Frankly, my dear .... thoughts on getting real
Wednesday, February 9, 2011 at 22:08 Being honest with yourself, your family, friends and relatives is a big step toward being happier and healthier. That’s my honest opinion. Remember wanting to roll your eyes the last time you visited the relative who is always a step behind the power curve and yet pretends that your visit caught her on the one day of her entire life when her house wasn’t perfect. Yeah. Right.
She’d be a lot happier if she’d just put up a sign like my great aunt Esther Ingebor Isackson Taylor had in her big old farm house next to the dairy in Utah -
Clean enough to be healthy, Dirty enough to be happy
In fact, everybody could just relax and have a good time - and quite pretending. It’s impossible for any of us to keep it all together all the time. And I’m just to that point in life that I’m not going to do it. It’s one of those ‘cancer taught me this’ lessons.
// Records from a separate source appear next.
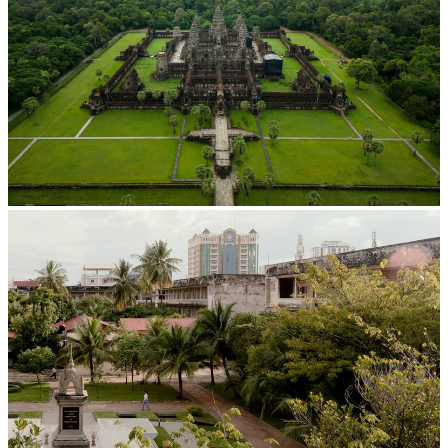
Angkor Wat Temple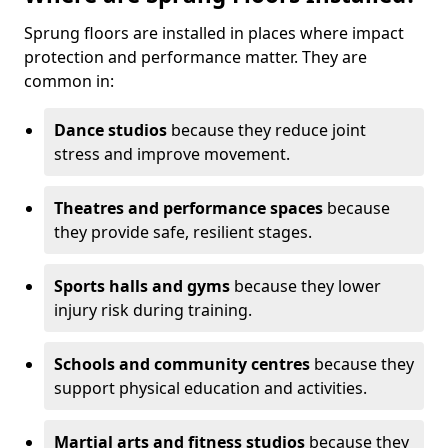
Sprung floors are installed in places where impact
protection and performance matter. They are
common in:
Dance studios
because they reduce joint
stress and improve movement.
Theatres and performance spaces
because
they provide safe, resilient stages.
Sports halls and gyms
because they lower
injury risk during training.
Schools and community centres
because they
support physical education and activities.
Martial arts and fitness studios
because they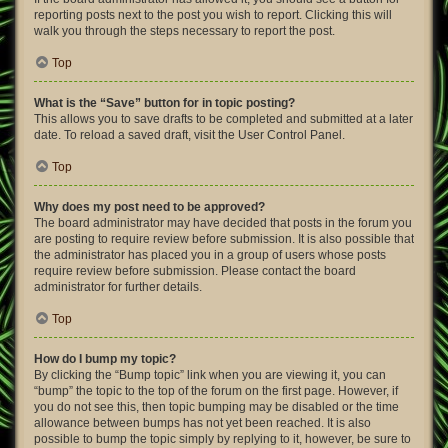
reporting posts next to the post you wish to report. Clicking this will
walk you through the steps necessary to report the post.
Top
What is the “Save” button for in topic posting?
This allows you to save drafts to be completed and submitted at a later
date. To reload a saved draft, visit the User Control Panel.
Top
Why does my post need to be approved?
The board administrator may have decided that posts in the forum you
are posting to require review before submission. It is also possible that
the administrator has placed you in a group of users whose posts
require review before submission. Please contact the board
administrator for further details.
Top
How do I bump my topic?
By clicking the “Bump topic” link when you are viewing it, you can
“bump” the topic to the top of the forum on the first page. However, if
you do not see this, then topic bumping may be disabled or the time
allowance between bumps has not yet been reached. It is also
possible to bump the topic simply by replying to it, however, be sure to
Some mornings, I don’t want to fuss with my hair just to go out and fetch the newspaper. Or put on a bra under my jammies - with the prosthesis - so that my neighbor who is inconveniently out at the same time getting his newspaper won’t see that I only have one tit.
Don’t care. When somebody actually complements me for being on top of things and seemingly with it, I’m so grateful that I usually fess up to the mess that was just there five minutes before they rolled in. It gets a laugh.
My friend Veronica always says:
Without glasses there are no wrinkles and no dust.
I’m sure that some folks wish I’d be a little less painfully frank about everything. Yes, I have been arrested - a very long time ago. It’s a good story worthy of a fine glass of whiskey. In fact, whisky caused it. I have a neurotic aversion to talking on the telephone. I’d rather have dental work done. I don’t like being around drunks anymore, and really don’t like talking on the phone with a drunk - click. I’m incredibly fussy about food. I don’t shave my pits or legs very often anymore - and have trained my spouse to get over that. And yet, I’m quite vain.
I’m worried about those little vertical lines around my lip line. They make me look old.
I love to read late into the night. I don’t like much tee-vee and think most network tee-vee is beneath my intelligence. I spend too much on clothes. I think bathroom sounds are hysterically funny - fart in public and watch me collapse into a helpless heap of laughter. I read in the bathroom. I think I’ll need a face lift by age 60. I love to dig around in my ears with Q-tips. I’m an atheist, a cynic, and a skeptic. I think 95% of all contemporary music is crap. I’m very afraid of ever being fat again and I’m less afraid of my cancer coming back. I fear being trapped on a desert island with a TeaParty-er. And my hair usually looks stupid - but it’s just hair.
I also don’t have any time for hearing the same person’s problems over and over and over, when they have absolutely no intention in dealing with them or changing anything. Please go away.
See, this is liberating. It’s also dandy, and inexpensive, therapy. Now I can gossip about the foibles of others, having made my own public.
So, if you are keeping secrets from yourself and others - my question is: Why? Life is much richer when you breathe in and then out.
At the end of the day, you only have yourself to fear, and that person looking back at you in the mirror. Make peace with that person and you’ve made a huge step foward getting the rest of it whipped.
There’s your mental health moment for the day.